Overall, pyrotherapy cured about half of all the people who underwent it, although an estimated 15% or so died from the malaria instead. And in 1927, despite his unethical experimentation, Wagner-Jauregg won a Nobel prize in medicine for his discovery.
When World War II rolled around, the need for antibiotics was massive, leading to the development and widespread distribution of penicillin. Antibiotics cured syphilis without having to infect people with a dangerous disease that might kill them anyways, so, at that point, pyrotherapy fell out of use. And then another thing happened around World War II, which is that Wagner-Jauregg applied to join the Nazi party. He was a eugenicist and an advocate for racial purity. The fact that the Nazis rejected him is not enough to make him even remotely an OK dude, and the Nobel he was awarded has gone down in history as a regrettable one.
But pyrotherapy did help some people while it was in use, and another unexpected benefit was that having malaria on hand to treat people led to a better understanding of how it grows and spreads. Even though it's malaria that's a global scourge today, without pyrotherapy we could have been a little worse off in our knowledge. Although here's the thing - we're not even entirely sure why pyrotherapy worked; when the treatment was discontinued, so was any study of its effects. Our best guess is that it burns the syphilis bacteria right out of you, because fever is a part of our innate immune system - it heats up to temperatures that are more difficult for infectious agents to tolerate. But, as far as we can tell, the syphilis bacterium is actually fairly heat tolerant, which doesn't support this hypothesis. It could be that the repeated bouts of fever from malaria are simply too much for it, though - we just don't know, and there's not much appetite in the scientific community to find out; you can't really blame them. 
The other strange thing is that if pyrotherapy works because of the heat hypothesis, it shouldn't work on anything besides infections - and neurosyphilis involves mental illness.
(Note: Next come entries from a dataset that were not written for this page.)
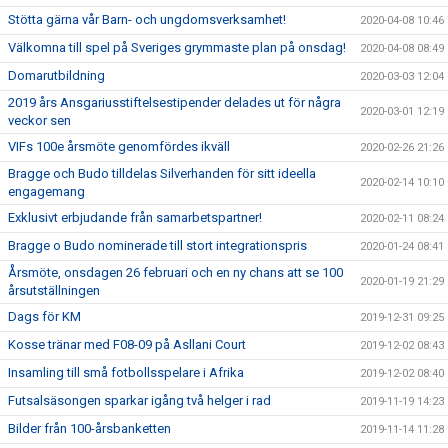
Stötta gärna vår Barn- och ungdomsverksamhet!
2020-04-08 10:46
Välkomna till spel på Sveriges grymmaste plan på onsdag!
2020-04-08 08:49
Domarutbildning
2020-03-03 12:04
2019 års Ansgariusstiftelsestipender delades ut för några
2020-03-01 12:19
veckor sen
VIFs 100e årsmöte genomfördes ikväll
2020-02-26 21:26
Bragge och Budo tilldelas Silverhanden för sitt ideella
2020-02-14 10:10
engagemang
Exklusivt erbjudande från samarbetspartner!
2020-02-11 08:24
Bragge o Budo nominerade till stort integrationspris
2020-01-24 08:41
Årsmöte, onsdagen 26 februari och en ny chans att se 100
2020-01-19 21:29
årsutställningen
Dags för KM
2019-12-31 09:25
Kosse tränar med F08-09 på Asllani Court
2019-12-02 08:43
Insamling till små fotbollsspelare i Afrika
2019-12-02 08:40
Futsalsäsongen sparkar igång två helger i rad
2019-11-19 14:23
Bilder från 100-årsbanketten
2019-11-14 11:28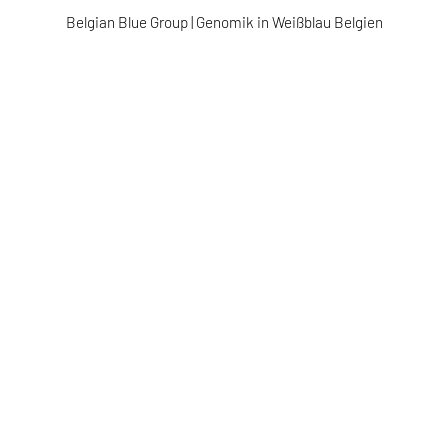
Belgian Blue Group
|
Genomik in Weißblau Belgien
But, strangely, there are anecdotes going back to the Greek physician Hippocrates that fever could treat a variety of brain-related illnesses like epilepsy. And at least one recent case in medical literature from 2007 shows fever improving symptoms of psychosis. But these cases don't amount to any clear scientific understanding, and if we want to find out whether heat can help ease any mental or physical illness, we need scientific rigor and clear, informed consent of patients - things that weren't on Wagner-Jauregg's radar.